**Image comparison data:**
---

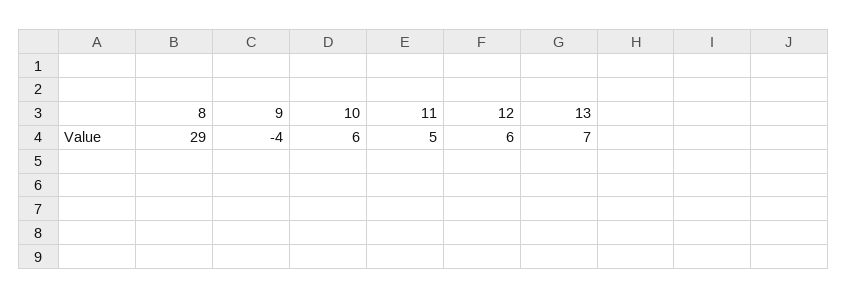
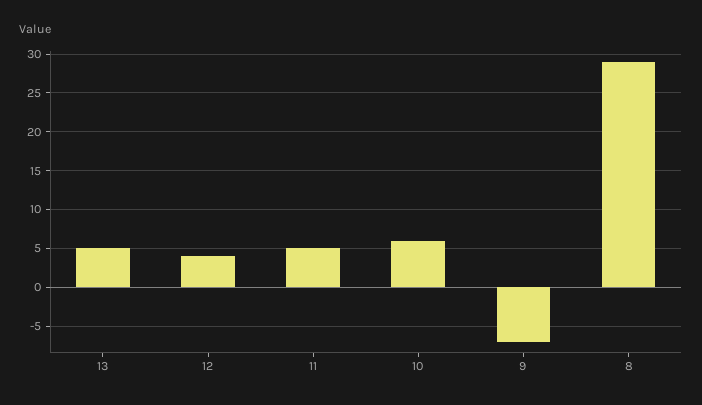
  {
    "8": 29,
-   "9": -4,
+   "9": -7,
    "10": 6,
    "11": 5,
-   "12": 6,
+   "12": 4,
-   "13": 7
+   "13": 5
  }

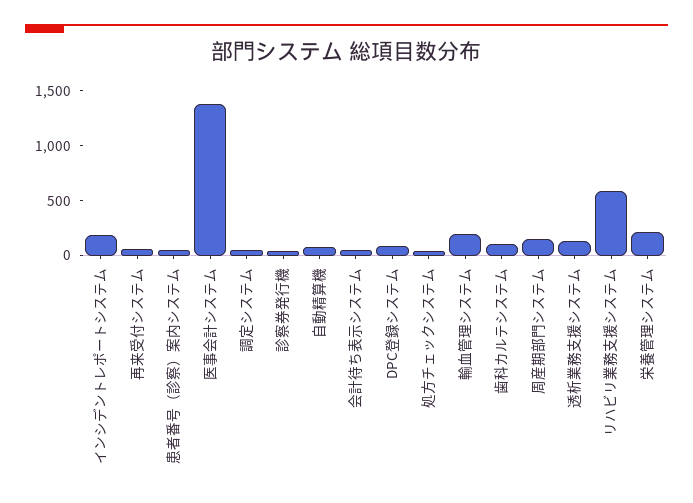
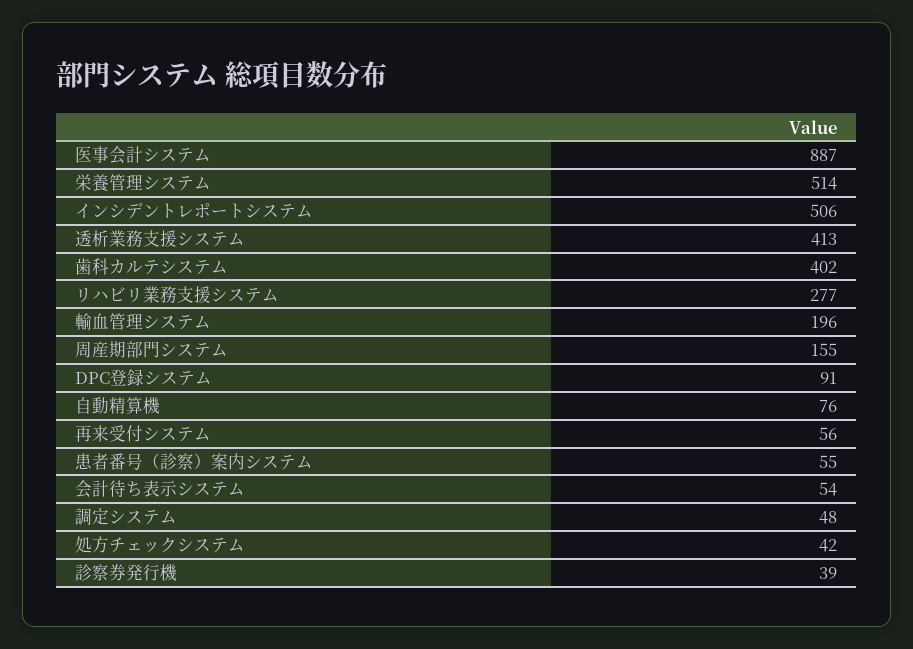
  {
-   "インシデントレポートシステム": 200,
+   "インシデントレポートシステム": 506,
    "再来受付システム": 56,
    "患者番号（診察）案内システム": 55,
-   "医事会計システム": 1400,
+   "医事会計システム": 887,
    "調定システム": 48,
    "診察券発行機": 39,
    "自動精算機": 76,
    "会計待ち表示システム": 54,
    "DPC登録システム": 91,
    "処方チェックシステム": 42,
    "輸血管理システム": 196,
-   "歯科カルテシステム": 100,
+   "歯科カルテシステム": 402,
    "周産期部門システム": 155,
-   "透析業務支援システム": 100,
+   "透析業務支援システム": 413,
-   "リハビリ業務支援システム": 600,
+   "リハビリ業務支援システム": 277,
-   "栄養管理システム": 200
+   "栄養管理システム": 514
  }

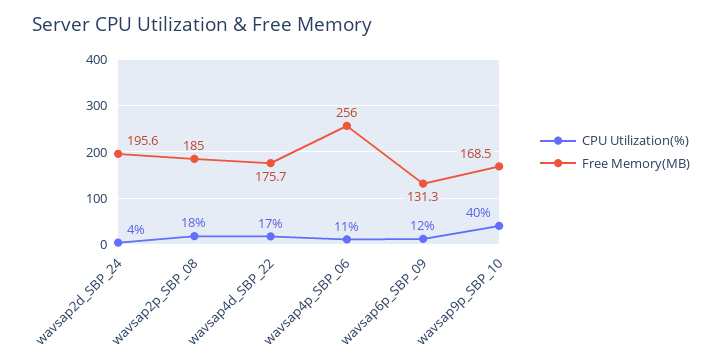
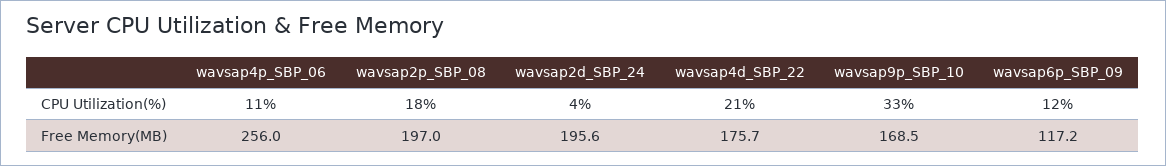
  {
    "CPU Utilization(%)": {
      "wavsap2d_SBP_24": 4,
      "wavsap2p_SBP_08": 18,
-     "wavsap4d_SBP_22": 17,
+     "wavsap4d_SBP_22": 21,
      "wavsap4p_SBP_06": 11,
      "wavsap6p_SBP_09": 12,
-     "wavsap9p_SBP_10": 40
+     "wavsap9p_SBP_10": 33
    },
    "Free Memory(MB)": {
      "wavsap2d_SBP_24": 195.6,
-     "wavsap2p_SBP_08": 185,
+     "wavsap2p_SBP_08": 197,
      "wavsap4d_SBP_22": 175.7,
      "wavsap4p_SBP_06": 256,
-     "wavsap6p_SBP_09": 131.3,
+     "wavsap6p_SBP_09": 117.2,
      "wavsap9p_SBP_10": 168.5
    }
  }

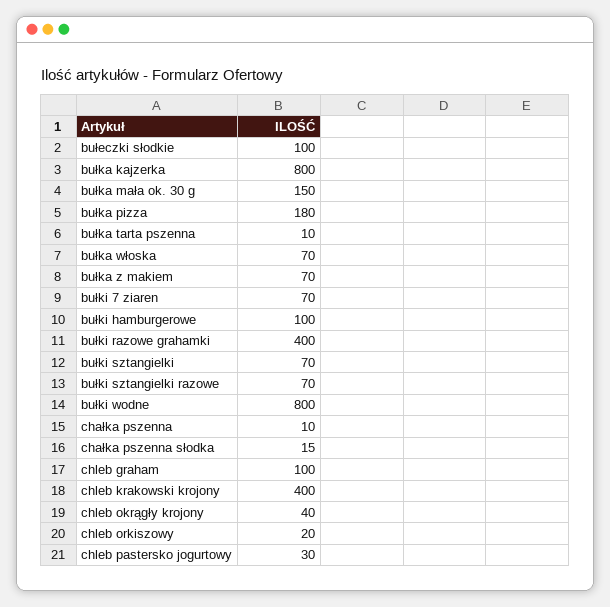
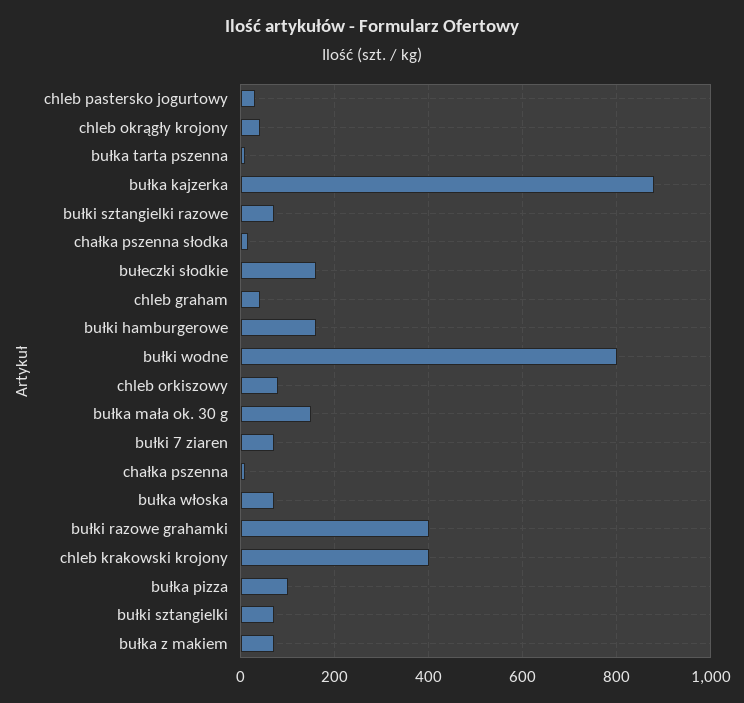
  {
-   "bułeczki słodkie": 100,
+   "bułeczki słodkie": 160,
-   "bułka kajzerka": 800,
+   "bułka kajzerka": 880,
    "bułka mała ok. 30 g": 150,
-   "bułka pizza": 180,
+   "bułka pizza": 100,
    "bułka tarta pszenna": 10,
    "bułka włoska": 70,
    "bułka z makiem": 70,
    "bułki 7 ziaren": 70,
-   "bułki hamburgerowe": 100,
+   "bułki hamburgerowe": 160,
    "bułki razowe grahamki": 400,
    "bułki sztangielki": 70,
    "bułki sztangielki razowe": 70,
    "bułki wodne": 800,
    "chałka pszenna": 10,
    "chałka pszenna słodka": 15,
-   "chleb graham": 100,
+   "chleb graham": 40,
    "chleb krakowski krojony": 400,
    "chleb okrągły krojony": 40,
-   "chleb orkiszowy": 20,
+   "chleb orkiszowy": 80,
    "chleb pastersko jogurtowy": 30
  }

---

**What you will do:** Pick each line holding the word "słodkie" out of the data and copy it.

**Solution for this problem:**
-   "bułeczki słodkie": 100,
+   "bułeczki słodkie": 160,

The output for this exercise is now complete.